The tragedy Tuesday of the shuttle Challenger reasserted the emotional claim the space program has on the nation, but for the three congressmen who have orbited the Earth, there was a poignant immediacy.
Rigorous astronaut training had created special bonds, and Rep. Bill Nelson, D-Melbourne; Sens. Jake Garn, R-Utah, and John Glenn, D-Ohio, expressed personal loss.
Nelson and Garn flew shuttle missions -- Garn in April, Nelson only three weeks ago. A veteran of the Mercury program, Glenn was the first American to orbit earth.
Space missions had changed these men, and Nelson vowed that Challenger's destruction would not change NASA's space mission.
''That is not going to stop the space program,'' he said.
Garn was so overcome by emotion that at times he seemed almost unable to speak, especially when he tried to talk about Mike Smith, a Challenger crew member who was Garn's ''mother hen'' during astronaut training.
Garn compared Smith's death with the automobile accident that killed his first wife.
Over the weekend, Garn visited the Kennedy Space Center, where he addressed an audience of young astronauts and teachers who applied in the contest won by Christa McAuliffe. Having returned from Utah at 2 a.m. Tuesday, Garn was preparing to go to the Capitol when an aide called him with the news.
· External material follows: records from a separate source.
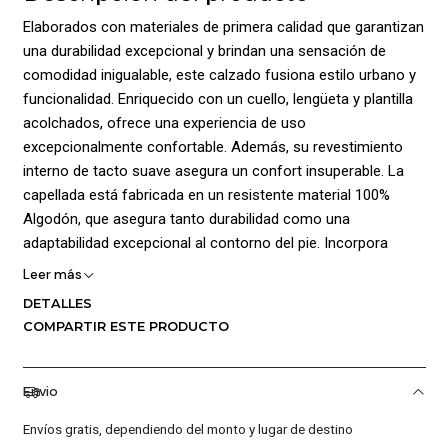
Elaborados con materiales de primera calidad que garantizan
una durabilidad excepcional y brindan una sensación de
comodidad inigualable, este calzado fusiona estilo urbano y
funcionalidad. Enriquecido con un cuello, lengüeta y plantilla
acolchados, ofrece una experiencia de uso
excepcionalmente confortable. Además, su revestimiento
interno de tacto suave asegura un confort insuperable. La
capellada está fabricada en un resistente material 100%
Algodón, que asegura tanto durabilidad como una
adaptabilidad excepcional al contorno del pie. Incorpora
cierre en cordones para ajuste personalizado y agrega el
Leer más
distintivo logo de la marca en un lugar destacado para
DETALLES
realzar su estilo y autenticidad. La suela, elaborada en un
COMPARTIR ESTE PRODUCTO
material 100% Caucho, incorpora un diseño grabado de
tracción que asegura un sólido agarre en diversas
superficies, brindando una sujeción confiable en cualquier
Envio
entorno. Composición: Capellada: 100% Algodón. Forro:
Envíos gratis, dependiendo del monto y lugar de destino
100% Poliéster. Suela: 100% Caucho. Plantilla: 100% Poliéster.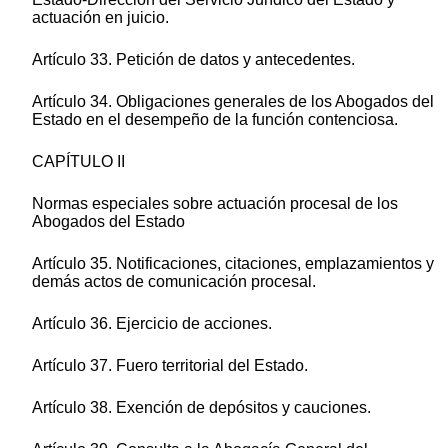
actuación en juicio.
Artículo 33. Petición de datos y antecedentes.
Artículo 34. Obligaciones generales de los Abogados del
Estado en el desempeño de la función contenciosa.
CAPÍTULO II
Normas especiales sobre actuación procesal de los
Abogados del Estado
Artículo 35. Notificaciones, citaciones, emplazamientos y
demás actos de comunicación procesal.
Artículo 36. Ejercicio de acciones.
Artículo 37. Fuero territorial del Estado.
Artículo 38. Exención de depósitos y cauciones.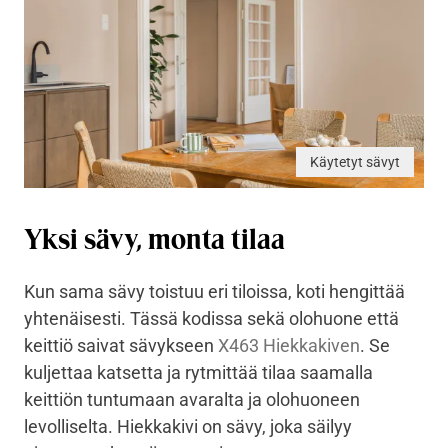
Käytetyt sävyt
Yksi sävy, monta tilaa
Kun sama sävy toistuu eri tiloissa, koti hengittää
yhtenäisesti. Tässä kodissa sekä olohuone että
keittiö saivat sävykseen
X463 Hiekkakiven
. Se
kuljettaa katsetta ja rytmittää tilaa saamalla
keittiön tuntumaan avaralta ja olohuoneen
levolliselta. Hiekkakivi on sävy, joka säilyy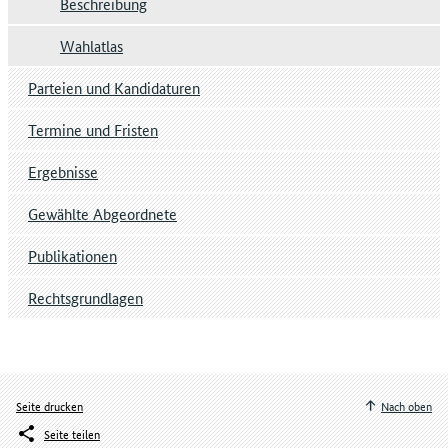
Beschreibung
Wahlatlas
Parteien und Kandidaturen
Termine und Fristen
Ergebnisse
Gewählte Abgeordnete
Publikationen
Rechtsgrundlagen
Seite drucken
Nach oben
Seite teilen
Glenn was perhaps the most eloquent.
''This is a day we had hoped we could push back forever,'' Glenn said after being told of the accident. '' . . . We feel a tremendous sense of loss . . . and they were carrying our hopes and our dreams as we advanced in the space program on behalf of this country and of the free world. The least we can do is to make sure that their memories never die with us.''
Glenn dismissed the theory that the tragedy might have been caused by ice formed by cold weather at the Cape. Icicles were unlikely to escape NASA scrutiny, he claimed. Rather, he said, the explosion might have happened when the orbiter underwent maximum aerodynamic pressure.
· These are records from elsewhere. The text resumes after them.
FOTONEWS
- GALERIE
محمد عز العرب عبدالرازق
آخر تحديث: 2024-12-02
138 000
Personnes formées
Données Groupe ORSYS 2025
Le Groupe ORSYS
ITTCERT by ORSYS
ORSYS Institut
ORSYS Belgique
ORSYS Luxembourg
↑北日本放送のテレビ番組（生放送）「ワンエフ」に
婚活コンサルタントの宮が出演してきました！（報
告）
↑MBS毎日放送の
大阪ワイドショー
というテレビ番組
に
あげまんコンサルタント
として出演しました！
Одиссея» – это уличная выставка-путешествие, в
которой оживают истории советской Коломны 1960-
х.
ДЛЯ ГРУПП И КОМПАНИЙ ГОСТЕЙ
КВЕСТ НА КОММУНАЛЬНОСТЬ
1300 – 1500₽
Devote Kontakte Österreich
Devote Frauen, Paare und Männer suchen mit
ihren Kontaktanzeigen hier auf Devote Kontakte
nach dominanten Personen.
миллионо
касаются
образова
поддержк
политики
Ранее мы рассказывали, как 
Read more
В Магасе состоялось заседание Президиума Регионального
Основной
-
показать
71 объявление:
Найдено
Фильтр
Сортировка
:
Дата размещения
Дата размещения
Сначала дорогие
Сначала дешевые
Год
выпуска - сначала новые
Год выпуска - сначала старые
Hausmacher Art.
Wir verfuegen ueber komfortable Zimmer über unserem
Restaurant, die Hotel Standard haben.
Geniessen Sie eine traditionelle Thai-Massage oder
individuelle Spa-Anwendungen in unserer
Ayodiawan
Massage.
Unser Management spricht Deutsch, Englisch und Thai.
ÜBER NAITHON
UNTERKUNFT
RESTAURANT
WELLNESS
Glenn was asked whether the original Mercury Seven astronauts ever talked about the possibility of such an explosion. He said they sometimes wondered among themselves how many of the seven would be left at the end of the program.
With his staff gathered in the office, Nelson was watching live coverage of the launch. ''We were all cheering,'' he recalled. '' . . . Then I turned to everybody and said, 'There's been a major explosion.' ''
Nelson quoted Helen Keller during a speech to the House floor.'' 'Life is either a daring adventure or it is nothing.' ''
Nelson declined interviews until he had conferred with his staff. Accompanied by his wife, he later held a press conference that was partly pre-empted by an emergency session of the Science and Technology Committee.
Nelson said the investigations could be drawn out because crucial evidence may now be ''lying on the bottom of the ocean.''
Praising the dead astronauts as pioneers, he said, ''Pioneers have had tragedies before, and they will occur in the future.''
Nelson said NASA training made astronauts brave.